Publications dans Village Justice et La Gazette des Victimes sur la responsabilité médicale et les recours victimes.

Questions fréquentes — erreur médicale nationale

Quelle est la différence entre faute médicale, aléa thérapeutique et infection nosocomiale ?
La faute médicale suppose un manquement aux règles de l'art (diagnostic erroné, geste technique inapproprié, défaut d'information). L'aléa thérapeutique est un accident médical non fautif (complication imprévue lors d'un acte conforme aux règles). L'infection nosocomiale est une infection contractée dans un établissement de santé. Chacun relève d'un régime juridique distinct : tribunal pour la faute, ONIAM pour l'aléa et certaines infections graves, CCI comme étape préalable amiable.
Quand saisir la CCI plutôt que le tribunal ?
La CCI (Commission de Conciliation et d'Indemnisation) est compétente lorsque le dommage atteint un seuil de gravité (DFP ≥ 24%, ou DFT total ≥ 6 mois consécutifs, ou inaptitude à exercer une activité professionnelle pendant 6 mois).

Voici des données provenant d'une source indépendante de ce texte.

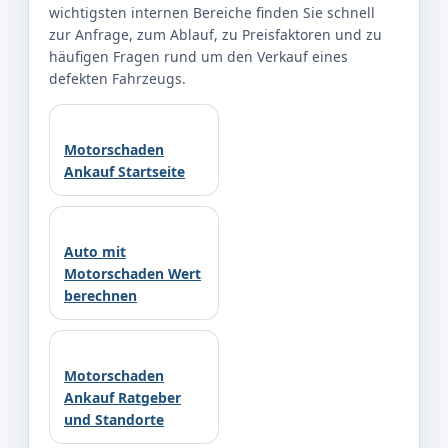
wichtigsten internen Bereiche finden Sie schnell
zur Anfrage, zum Ablauf, zu Preisfaktoren und zu
häufigen Fragen rund um den Verkauf eines
defekten Fahrzeugs.
Motorschaden
Ankauf Startseite
Auto mit
Motorschaden Wert
berechnen
Motorschaden
Ankauf Ratgeber
und Standorte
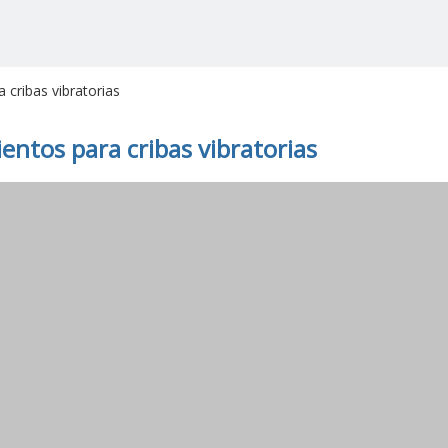
cribas vibratorias
ntos para cribas vibratorias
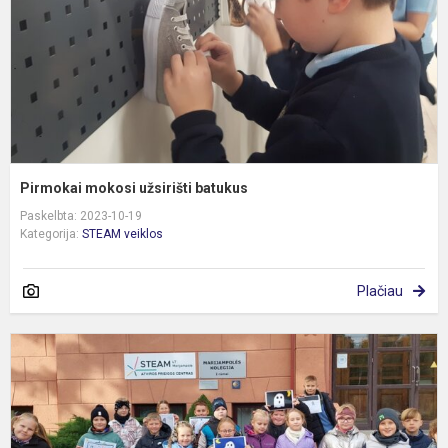
Pirmokai mokosi užsirišti batukus
Paskelbta: 2023-10-19
Kategorija:
STEAM veiklos
Plačiau
D
M
S
c
u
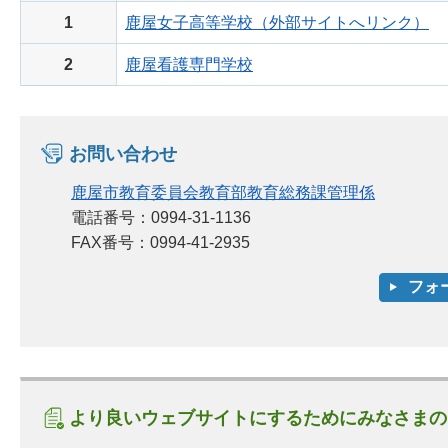
1
鹿屋女子高等学校（外部サイトへリンク）
2
鹿屋看護専門学校
お問い合わせ
鹿屋市教育委員会教育部教育総務課管理係
電話番号：0994-31-1136
FAX番号：0994-41-2935
より良いウェブサイトにするためにみなさまの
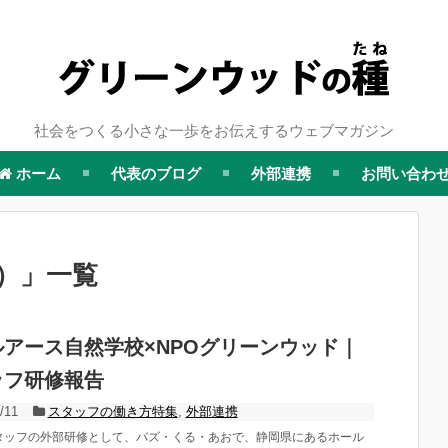
社会をつくる小さな一歩をお伝えするウェブマガジン
ホーム
代表のブログ
外部連携
お問い合わ
）
」
一覧
ルアース自然学校×NPOグリーンウッド｜
ッフ研修報告
/11
スタッフの働き方特集
,
外部連携
タッフの外部研修として、バズ・くる・あおで、静岡県にあるホール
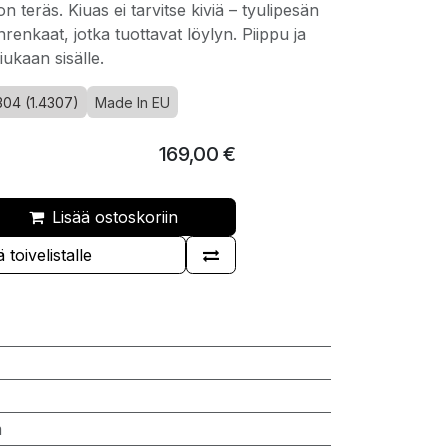
n teräs. Kiuas ei tarvitse kiviä – tyulipesän
renkaat, jotka tuottavat löylyn. Piippu ja
ukaan sisälle.
304 (1.4307)
Made In EU
169,00
€
Lisää ostoskoriin
 toivelistalle
m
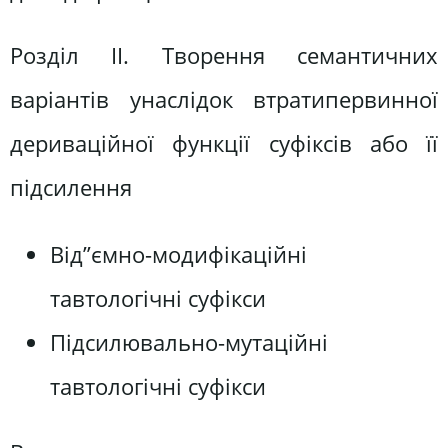
Розділ ІІ. Творення семантичних
варіантів унаслідок втратипервинної
дериваційної функції суфіксів або її
підсилення
Від”ємно-модифікаційні
тавтологічні суфікси
Підсилювально-мутаційні
тавтологічні суфікси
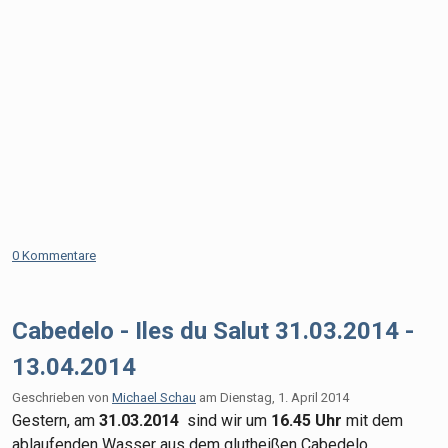
0 Kommentare
Cabedelo - Iles du Salut 31.03.2014 -
13.04.2014
Geschrieben von
Michael Schau
am
Dienstag, 1. April 2014
Gestern, am
31.03.2014
sind wir um
16.45 Uhr
mit dem
ablaufenden Wasser aus dem glutheißen Cabedelo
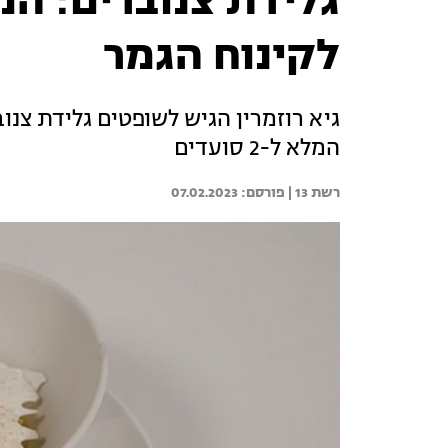
גלידת צנוברים: המ
לקינוח הגמר
גיא רוזמרין הגיש לשופטים גלידת צנוב
המלא ל-2 סועדים
רשת 13 | 
07.02.2023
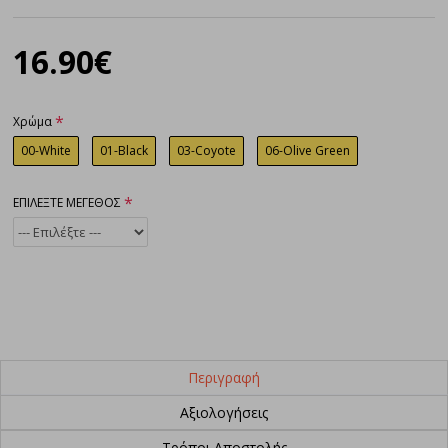
16.90€
Χρώμα
00-White
01-Black
03-Coyote
06-Olive Green
ΕΠΙΛΕΞΤΕ ΜΕΓΕΘΟΣ
Περιγραφή
Αξιολογήσεις
Τρόποι Αποστολής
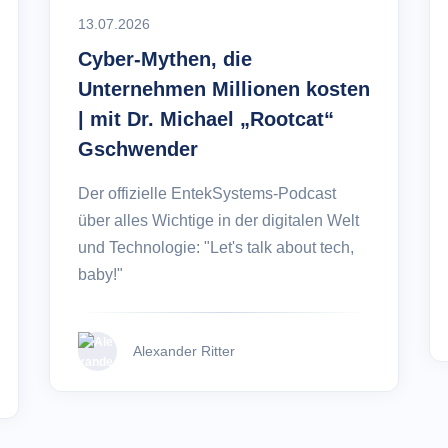
13.07.2026
Cyber-Mythen, die
Unternehmen Millionen kosten
| mit Dr. Michael „Rootcat“
Gschwender
Der offizielle EntekSystems-Podcast
über alles Wichtige in der digitalen Welt
und Technologie: "Let's talk about tech,
baby!"
Alexander Ritter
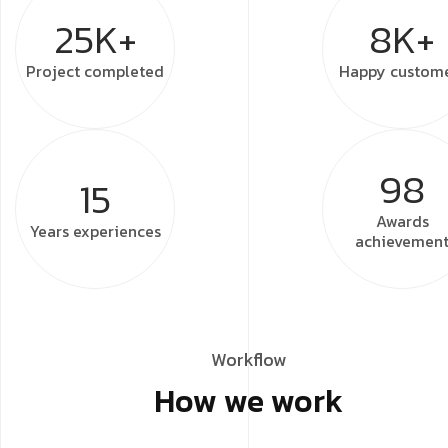
25K+
8K+
Project
completed
Happy
custom
98
15
Awards
Years
experiences
achievemen
Workflow
How we work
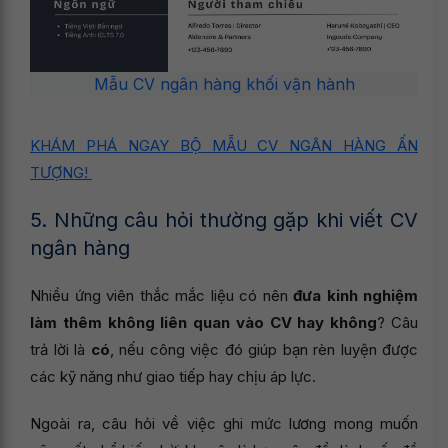
Mẫu CV ngân hàng khối vận hành
KHÁM PHÁ NGAY BỘ MẪU CV NGÂN HÀNG ẤN
TƯỢNG!
5. Những câu hỏi thường gặp khi viết CV
ngân hàng
Nhiều ứng viên thắc mắc liệu có nên
đưa kinh nghiệm
làm thêm không liên quan vào CV hay không
? Câu
trả lời là
có
, nếu công việc đó giúp bạn rèn luyện được
các kỹ năng như giao tiếp hay chịu áp lực.
Ngoài ra, câu hỏi về việc ghi mức lương mong muốn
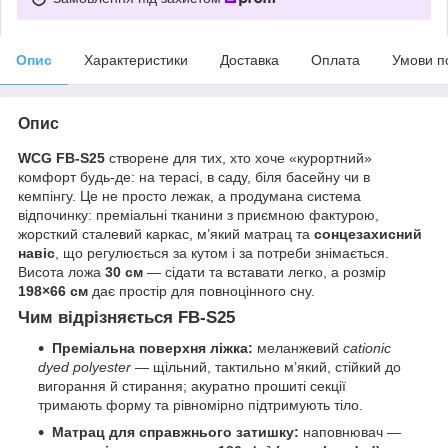
Опис
Характеристики
Доставка
Оплата
Умови п
Опис
WCG FB-S25
створене для тих, хто хоче «курортний»
комфорт будь-де: на терасі, в саду, біля басейну чи в
кемпінгу. Це не просто лежак, а продумана система
відпочинку: преміальні тканини з приємною фактурою,
жорсткий сталевий каркас, м’який матрац та
сонцезахисний
навіс
, що регулюється за кутом і за потреби знімається.
Висота ложа
30 см
— сідати та вставати легко, а розмір
198×66 см
дає простір для повноцінного сну.
Чим відрізняється FB-S25
Преміальна поверхня ліжка:
меланжевий
cationic
dyed polyester
— щільний, тактильно м’який, стійкий до
вигорання й стирання; акуратно прошиті секції
тримають форму та рівномірно підтримують тіло.
Матрац для справжнього затишку:
наповнювач —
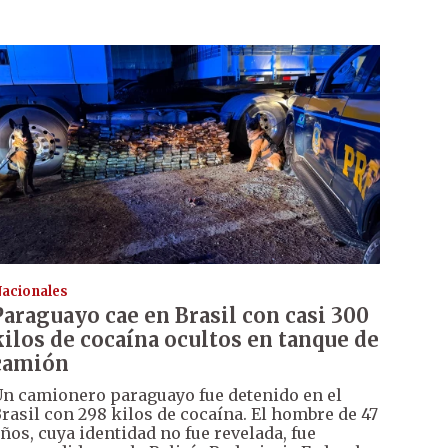
acionales
Paraguayo cae en Brasil con casi 300
kilos de cocaína ocultos en tanque de
camión
n camionero paraguayo fue detenido en el
rasil con 298 kilos de cocaína. El hombre de 47
ños, cuya identidad no fue revelada, fue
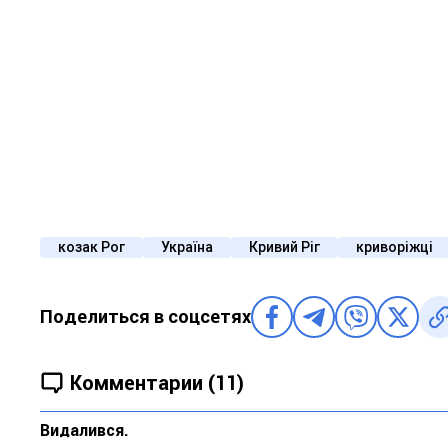
козак Рог
Україна
Кривий Ріг
криворіжці
Поделиться в соцсетях
Комментарии (11)
Видалився.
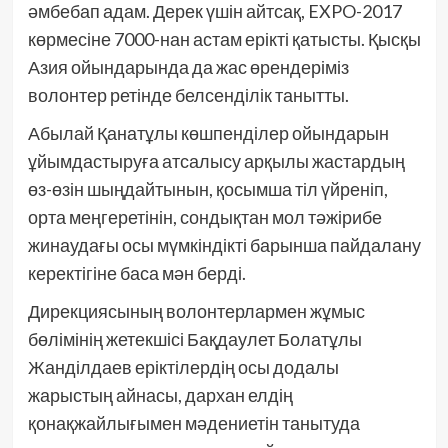
әмбебап адам. Дерек үшін айтсақ, EXPO-2017
көрмесіне 7000-нан астам ерікті қатысты. Қысқы
Азия ойындарында да жас өрендеріміз
волонтер ретінде белсенділік танытты.
Абылай Қанатұлы көшпенділер ойындарын
ұйымдастыруға атсалысу арқылы жастардың
өз-өзін шыңдайтынын, қосымша тіл үйреніп,
орта меңгеретінін, сондықтан мол тәжірибе
жинаудағы осы мүмкіндікті барынша пайдалану
керектігіне баса мән берді.
Дирекциясының волонтерлармен жұмыс
бөлімінің жетекшісі Бақдаулет Болатұлы
Жанділдаев еріктілердің осы додалы
жарыстың айнасы, дархан елдің
қонақжайлығымен мәдениетін танытуда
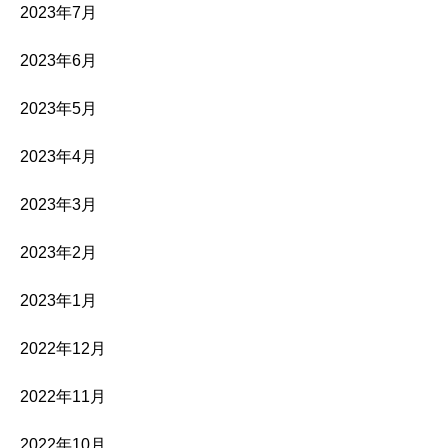
2023年7月
2023年6月
2023年5月
2023年4月
2023年3月
2023年2月
2023年1月
2022年12月
2022年11月
2022年10月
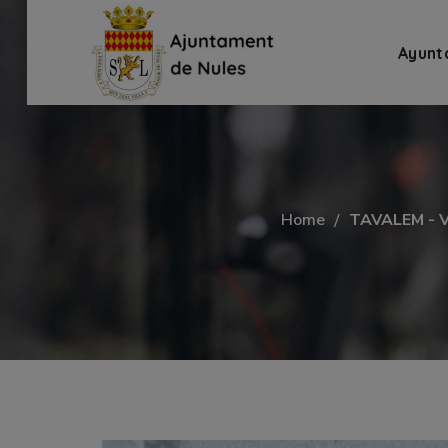
Ayunt
Home
TAVALEM - 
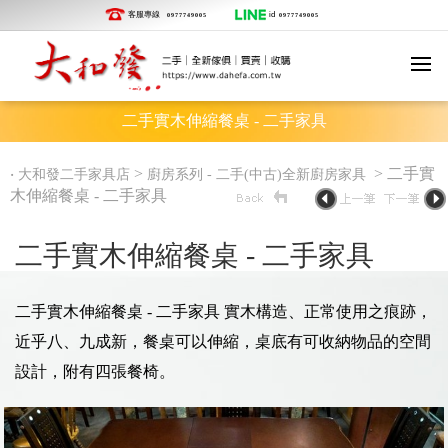
客服專線
id
0977749005
0977749005
二手實木伸縮餐桌 - 二手家具
‧
>
> 二手實
大和發二手家具店
廚房系列 - 二手(中古)全新廚房家具
木伸縮餐桌 - 二手家具
二手實木伸縮餐桌 - 二手家具
二手實木伸縮餐桌 - 二手家具 實木構造、正常使用之痕跡，
近乎八、九成新，餐桌可以伸縮，桌底有可收納物品的空間
設計，附有四張餐椅。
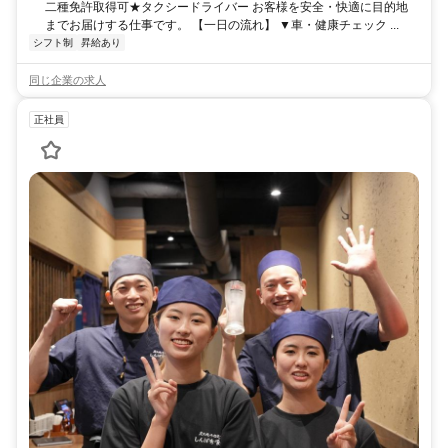
二種免許取得可★タクシードライバー お客様を安全・快適に目的地
までお届けする仕事です。 【一日の流れ】 ▼車・健康チェック ...
シフト制
昇給あり
同じ企業の求人
正社員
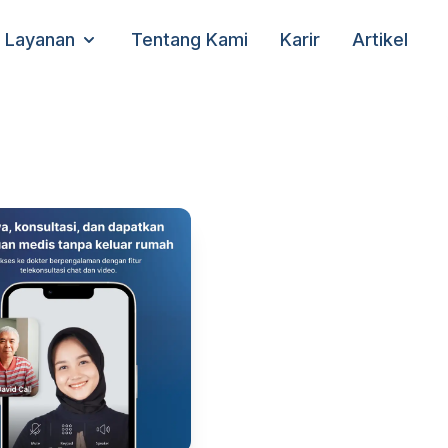
Layanan
Tentang Kami
Karir
Artikel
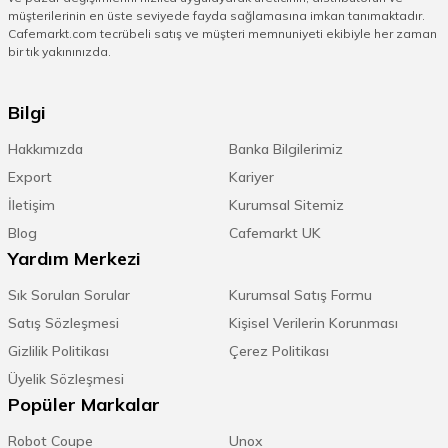
müşterilerinin en üste seviyede fayda sağlamasına imkan tanımaktadır.
Cafemarkt.com tecrübeli satış ve müşteri memnuniyeti ekibiyle her zaman
bir tık yakınınızda.
Bilgi
Hakkımızda
Banka Bilgilerimiz
Export
Kariyer
İletişim
Kurumsal Sitemiz
Blog
Cafemarkt UK
Yardım Merkezi
Sık Sorulan Sorular
Kurumsal Satış Formu
Satış Sözleşmesi
Kişisel Verilerin Korunması
Gizlilik Politikası
Çerez Politikası
Üyelik Sözleşmesi
Popüler Markalar
Robot Coupe
Unox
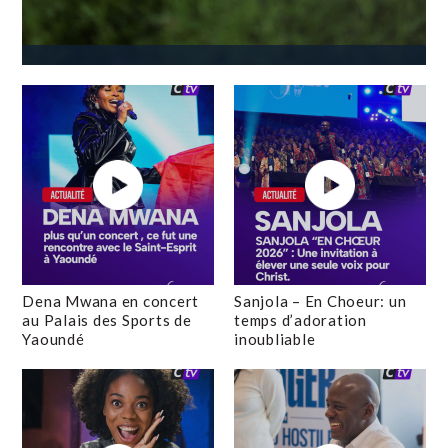
Dena Mwana en concert
Sanjola – En Choeur: un
au Palais des Sports de
temps d’adoration
Yaoundé
inoubliable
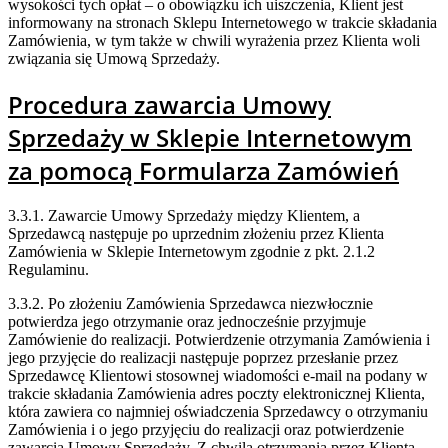
wysokości tych opłat – o obowiązku ich uiszczenia, Klient jest
informowany na stronach Sklepu Internetowego w trakcie składania
Zamówienia, w tym także w chwili wyrażenia przez Klienta woli
związania się Umową Sprzedaży.
Procedura zawarcia Umowy
Sprzedaży w Sklepie Internetowym
za pomocą Formularza Zamówień
3.3.1. Zawarcie Umowy Sprzedaży między Klientem, a
Sprzedawcą następuje po uprzednim złożeniu przez Klienta
Zamówienia w Sklepie Internetowym zgodnie z pkt. 2.1.2
Regulaminu.
3.3.2. Po złożeniu Zamówienia Sprzedawca niezwłocznie
potwierdza jego otrzymanie oraz jednocześnie przyjmuje
Zamówienie do realizacji. Potwierdzenie otrzymania Zamówienia i
jego przyjęcie do realizacji następuje poprzez przesłanie przez
Sprzedawcę Klientowi stosownej wiadomości e-mail na podany w
trakcie składania Zamówienia adres poczty elektronicznej Klienta,
która zawiera co najmniej oświadczenia Sprzedawcy o otrzymaniu
Zamówienia i o jego przyjęciu do realizacji oraz potwierdzenie
zawarcia Umowy Sprzedaży. Z chwilą otrzymania przez Klienta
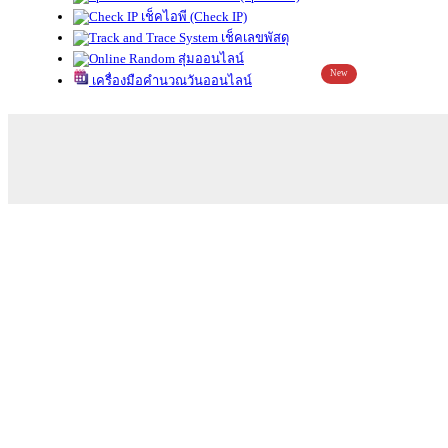
เช็คไอพี (Check IP)
เช็คเลขพัสดุ
สุ่มออนไลน์
New
เครื่องมือคำนวณวันออนไลน์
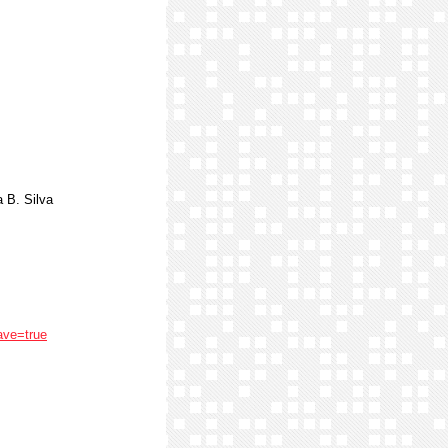
a B. Silva
ave=true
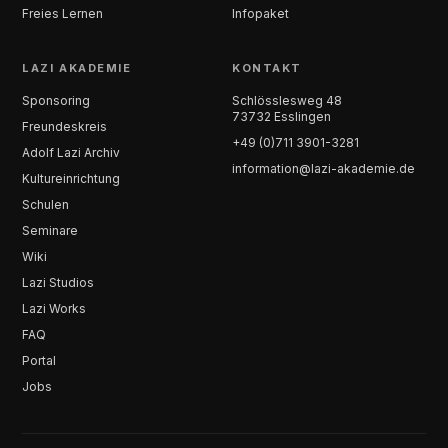
Freies Lernen
Infopaket
LAZI AKADEMIE
KONTAKT
Sponsoring
Schlösslesweg 48
73732 Esslingen
Freundeskreis
+49 (0)711 3901-3281
Adolf Lazi Archiv
information@lazi-akademie.de
Kultureinrichtung
Schulen
Seminare
Wiki
Lazi Studios
Lazi Works
FAQ
Portal
Jobs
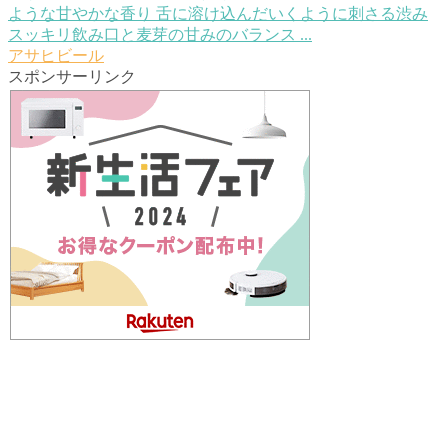
ような甘やかな香り 舌に溶け込んだいくように刺さる渋み
スッキリ飲み口と麦芽の甘みのバランス ...
アサヒビール
スポンサーリンク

C'est une procédure amiable gratuite, ouverte à toute victime en France. Si le seuil n'est pas atteint, seule la voie judiciaire est ouverte. Le cabinet vous oriente vers le bon régime dès l'évaluation initiale.
Quel est le délai de prescription en matière d'erreur médicale ?
Le délai est de 10 ans à compter de la consolidation médicale (article L.1142-28 du Code de la santé publique). Le délai court à partir du moment où la victime a connaissance du dommage et de son lien avec l'acte médical, pas à partir de l'acte lui-même. En cas de découverte tardive (séquelles évolutives, ré-intervention nécessaire), le point de départ est repoussé.
L'expertise médicale en matière d'erreur médicale est-elle différente ?
Oui. L'expertise en matière médicale fait souvent intervenir plusieurs experts (spécialiste de la pathologie, anesthésiste, infectiologue selon les cas). Elle est plus technique et conflictuelle qu'une expertise post-accident routier. La présence d'un médecin-conseil spécialisé en évaluation du dommage corporel est encore plus déterminante. Le cabinet organise cette expertise dans votre région avec un médecin formé à la contradiction technique.
Que faire si l'établissement de santé conteste sa responsabilité ?
Si le dialogue amiable échoue, le cabinet saisit la CCI (procédure gratuite et amiable) en première intention pour les dommages graves, ou directement le tribunal administratif (hôpital public) ou judiciaire (clinique privée, médecin libéral). Le cabinet pilote la procédure depuis Toulouse, s'appuyant si nécessaire sur un avocat postulant local pour les audiences. Pour l'ONIAM, l'instruction est nationale et se fait par écrit.